Batu Mandi Swell Statistics, February: All Swell – Any Wind
The figure illustrates the range of swells directed at Batu Mandi through a typical February. It is based on 2032 NWW3 model predictions since 2007 (values every 3 hours). The wave model does not forecast wind and surf right at the coastline so we have chosen the optimum grid node based on what we know about Batu Mandi, and at Batu Mandi the best grid node is 35 km away (22 miles).
The rose diagram illustrates the distribution of swell directions and swell sizes, while the graph at the bottom shows the same thing but without direction information. Five colours illustrate increasing wave sizes. Blue shows the smallest swells, less that 0.5m (1.5 feet) high. These happened only 9% of the time. Green and yellow illustrate increasing swell sizes and red illustrates largest swells greater than >3m (>10ft). In both graphs, the area of any colour is proportional to how commonly that size swell occurs.
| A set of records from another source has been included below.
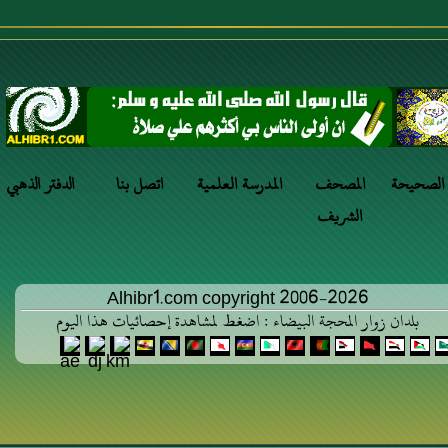
 الصحيحة
المصحف
المدرسة العلمية
اتصل بنا
الدفتر الذهبي
الشريف
Alhibr1.com copyright 2006-2026
بلدان زوار المحجة البيضاء : اضغط لمشاهدة إحصائيات هذا اليوم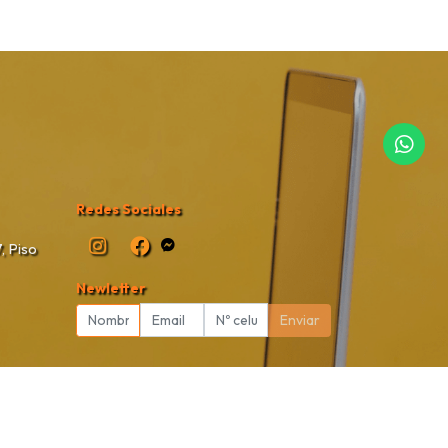
Redes Sociales
, Piso
Newletter
Enviar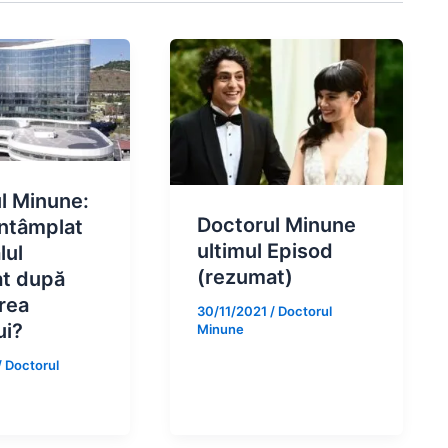
l Minune:
Doctorul Minune
întâmplat
ultimul Episod
lul
(rezumat)
t după
rea
30/11/2021
/
Doctorul
ui?
Minune
/
Doctorul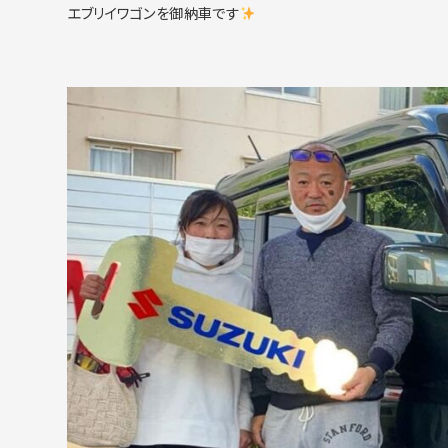
エブリイワゴンを御納車です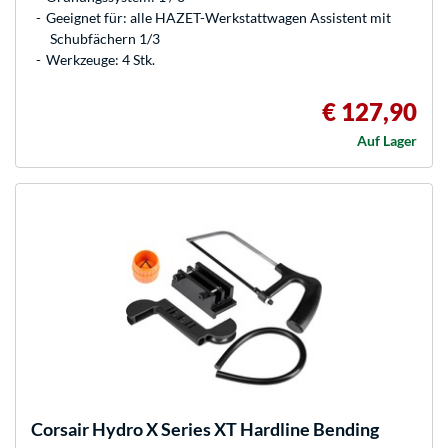
Geeignet für: alle HAZET-Werkstattwagen Assistent mit
Schubfächern 1/3
Werkzeuge: 4 Stk.
€ 127,90
Auf Lager
Corsair
Hydro X Series XT Hardline Bending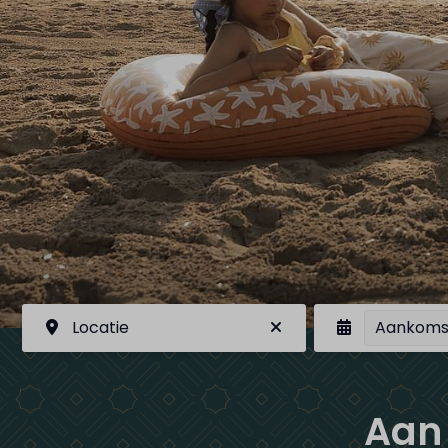
Locatie
Aankoms
Aan 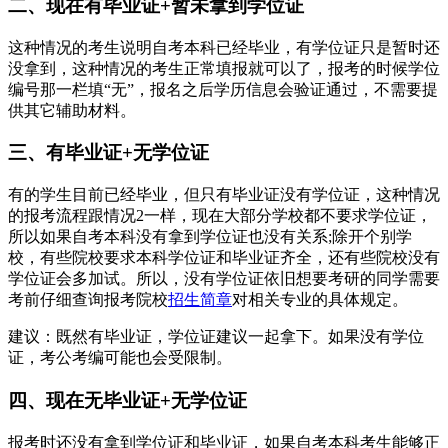
二、现在有毕业证+暂未拿到学位证
这种情况的考生说明自考本科已经毕业，有学位证只是暂时还
没拿到，这种情况的考生正常填报就可以了，报考的时候学位
编号那一栏填“无”，报名之后学历信息会验证通过，不需要提
供其它辅助材料。
三、有毕业证+无学位证
有的学生目前已经毕业，但只有毕业证没有学位证，这种情况
的报考流程跟情况2一样，现在大部分学校都不要求学位证，
所以如果自考本科没有拿到学位证也没有关系;除开个别学
校，有些院校要求本科学位证和毕业证齐全，还有些院校没有
学位证会多加试。所以，没有学位证依旧想要考研的同学需要
考前仔细查询报考院校
招生简章
对相关专业的具体规定。
建议：既然有毕业证，学位证建议一起拿下。如果没有学位
证，考公考编可能也会受限制。
四、现在无毕业证+无学位证
报考时还没有拿到学位证和毕业证，如果自考本科考生能够正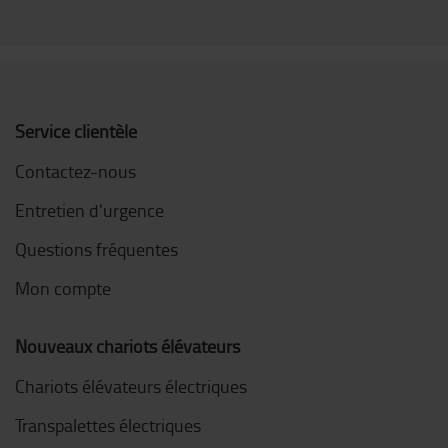
Service clientèle
Contactez-nous
Entretien d'urgence
Questions fréquentes
Mon compte
Nouveaux chariots élévateurs
Chariots élévateurs électriques
Transpalettes électriques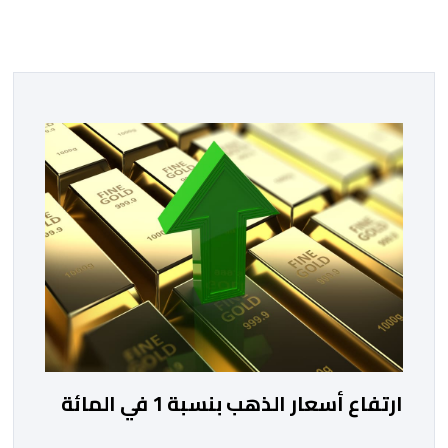
ارتفاع أسعار الذهب بنسبة 1 في المائة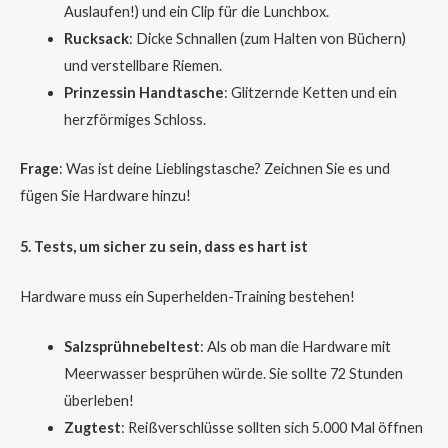
Auslaufen!) und ein Clip für die Lunchbox.
Rucksack
: Dicke Schnallen (zum Halten von Büchern)
und verstellbare Riemen.
Prinzessin Handtasche
: Glitzernde Ketten und ein
herzförmiges Schloss.
Frage
: Was ist deine Lieblingstasche? Zeichnen Sie es und
fügen Sie Hardware hinzu!
5. Tests, um sicher zu sein, dass es hart ist
Hardware muss ein Superhelden-Training bestehen!
Salzsprühnebeltest
: Als ob man die Hardware mit
Meerwasser besprühen würde. Sie sollte 72 Stunden
überleben!
Zugtest
: Reißverschlüsse sollten sich 5.000 Mal öffnen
The diagram implies that the most common swell direction, shown by the longest spokes, was SSW, whereas the the most common wind blows from the W. Because the wave model grid is offshore, sometimes a strong offshore wind blows largest waves away from Batu Mandi and away from the coast. We lump these in with the no surf category of the bar chart. To keep it simple we don't show these in the rose graph. Because wind determines whether or not waves are clean enough to surf at Batu Mandi, you can load a different image that shows only the swells that were forecast to coincide with glassy or offshore wind conditions. Over an average February, swells large enough to cause surfable waves at Batu Mandi run for about 91% of the time.
IMPORTANT: Beta version feature! Swell heights are open water values from NWW3. There is no attempt to model near-shore effects. Coastal wave heights will generally be less, especially if the break does not have unobstructed exposure to the open ocean.